■ BRIEF A
In the episode description, give again the part that opens with the words containing "Leading pricing and" and closes with "willingness to pay)", changing "pricing firm" to "pricing consultancy".
■ BRIEF B
Condense the paragraph of the episode description that begins "From “pricing on instinct”," keeping its main facts.

From “pricing on instinct” to pricing as a repeatable system, Marcos Rivera has lived the messy middle. In this episode of Executive Conversations, servicePath™ CEO Daniel Kube sits down with Marcos Rivera (Founder, Pricing I/O and former Head of Pricing & Packaging across the Vista Equity Partners portfolio) to unpack what it really takes to price and package B2B software in a world where your “products” now include data, AI agents, usage, and headless experiences.

Marcos shares stories from:

Accidentally becoming a pricing expert through product management, then building a reputation as “the person who prices everyone’s products”

Leading pricing and packaging across a complex Vista portfolio (think: Marketo, Mindbody, Ping Identity and more)

Navigating the reality of pricing in the wild: messy data, moving markets, competitor undercutting, board pressure, and the need for results fast

Building Pricing I/O into a specialized pricing firm focused exclusively on B2B tech

Whether you’re a CEO, CFO, CRO, CPO/CTO, RevOps leader, or PE operator, this conversation goes deep on the mechanics and psychology of pricing, and why the “easy” model today can become a melting ice cube tomorrow. 🧊🔥

In this episode, you’ll learn:
Pricing is a trade-off game (and “more features” can lower willingness to pay)

■ Source data
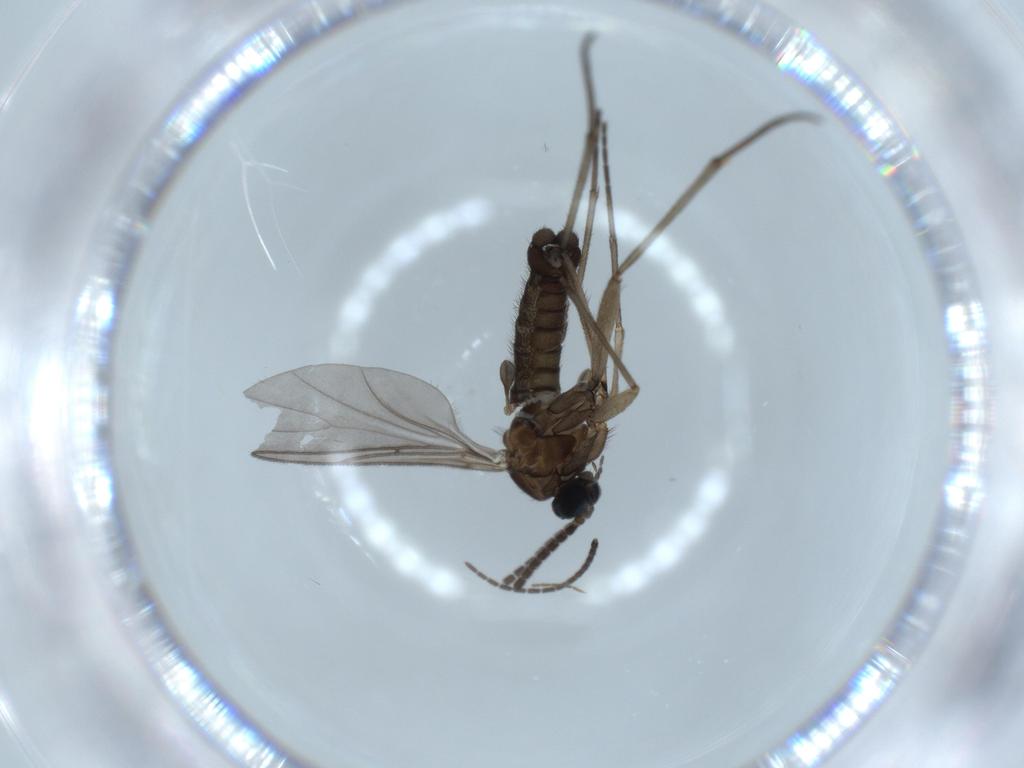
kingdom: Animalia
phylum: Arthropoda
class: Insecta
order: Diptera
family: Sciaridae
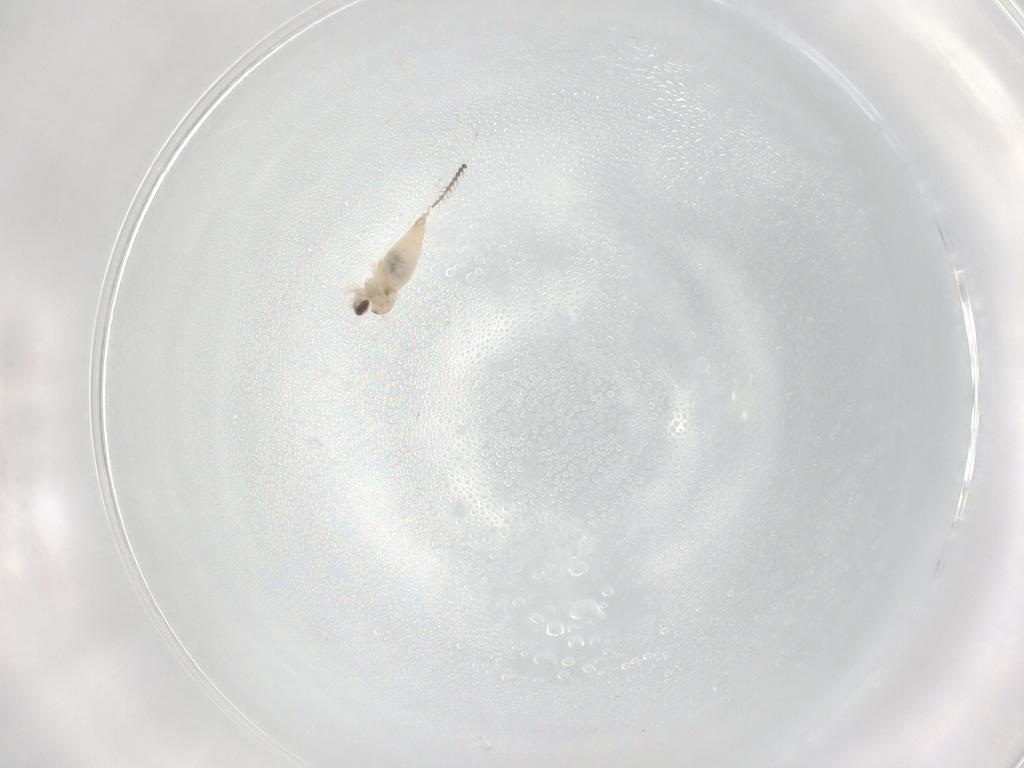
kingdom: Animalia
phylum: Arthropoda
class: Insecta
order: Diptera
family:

■ EXPECTED ANSWER A
Leading pricing and packaging across a complex Vista portfolio (think: Marketo, Mindbody, Ping Identity and more)

Navigating the reality of pricing in the wild: messy data, moving markets, competitor undercutting, board pressure, and the need for results fast

Building Pricing I/O into a specialized pricing consultancy focused exclusively on B2B tech

Whether you’re a CEO, CFO, CRO, CPO/CTO, RevOps leader, or PE operator, this conversation goes deep on the mechanics and psychology of pricing, and why the “easy” model today can become a melting ice cube tomorrow. 🧊🔥

In this episode, you’ll learn:
Pricing is a trade-off game (and “more features” can lower willingness to pay)

■ EXPECTED ANSWER B
Marcos Rivera has gone from pricing on instinct to pricing as a repeatable system. In an episode of Executive Conversations, servicePath™ CEO Daniel Kube talks with Rivera, founder of Pricing I/O and former Head of Pricing & Packaging across the Vista Equity Partners portfolio. They discuss pricing and packaging B2B software now that products include data, AI agents, usage, and headless experiences.